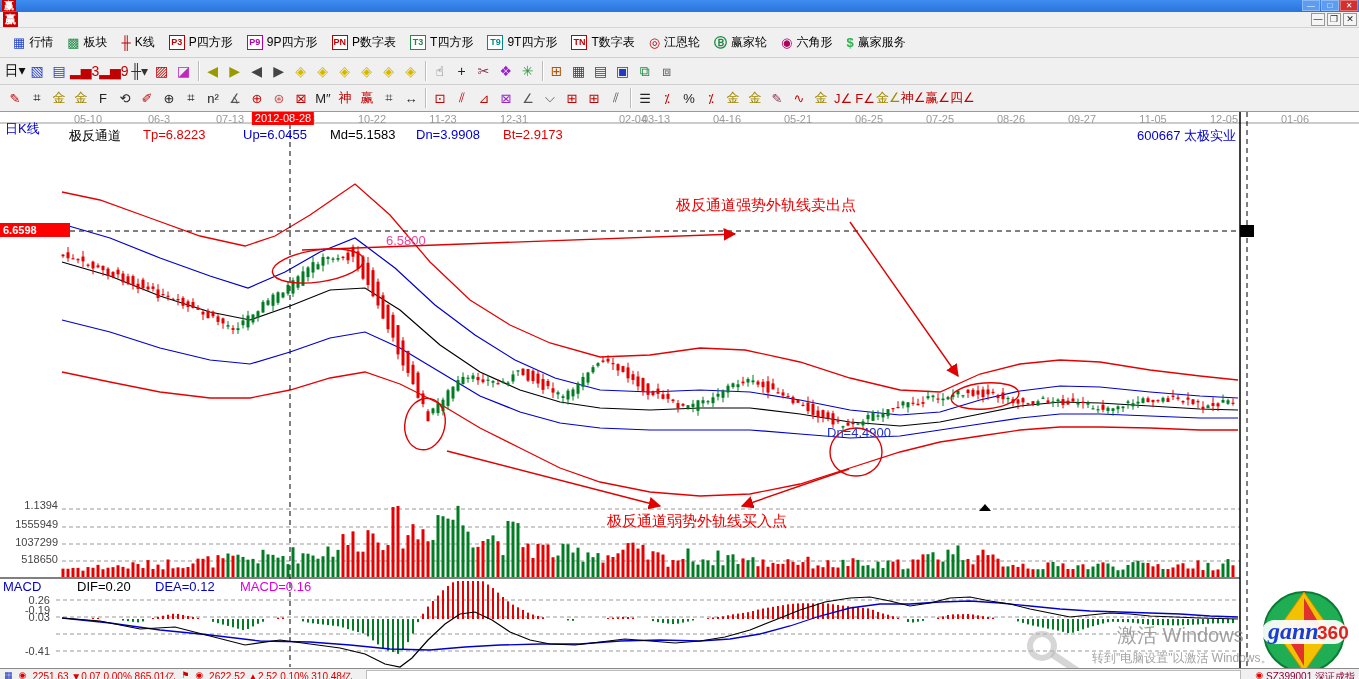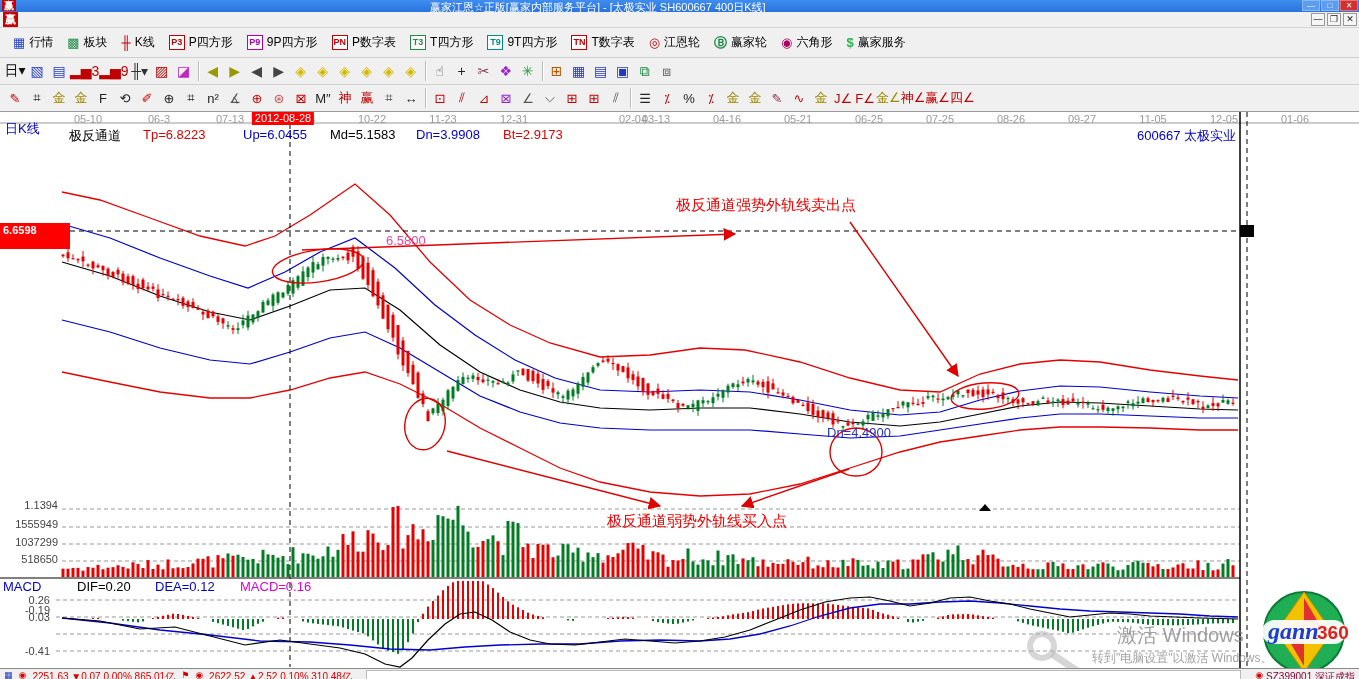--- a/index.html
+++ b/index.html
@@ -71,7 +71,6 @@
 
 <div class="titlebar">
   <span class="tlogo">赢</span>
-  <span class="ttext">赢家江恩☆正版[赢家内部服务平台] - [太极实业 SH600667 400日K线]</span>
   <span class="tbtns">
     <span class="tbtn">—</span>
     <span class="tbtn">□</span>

★ ★ ★

Task to complete ->
Give back only the lines from the one containing "[太极实业 SH600667 400日K线]</span>" through the final line of the entries above, exactly as written, both included.

Response area ->
-  <span class="ttext">赢家江恩☆正版[赢家内部服务平台] - [太极实业 SH600667 400日K线]</span>
   <span class="tbtns">
     <span class="tbtn">—</span>
     <span class="tbtn">□</span>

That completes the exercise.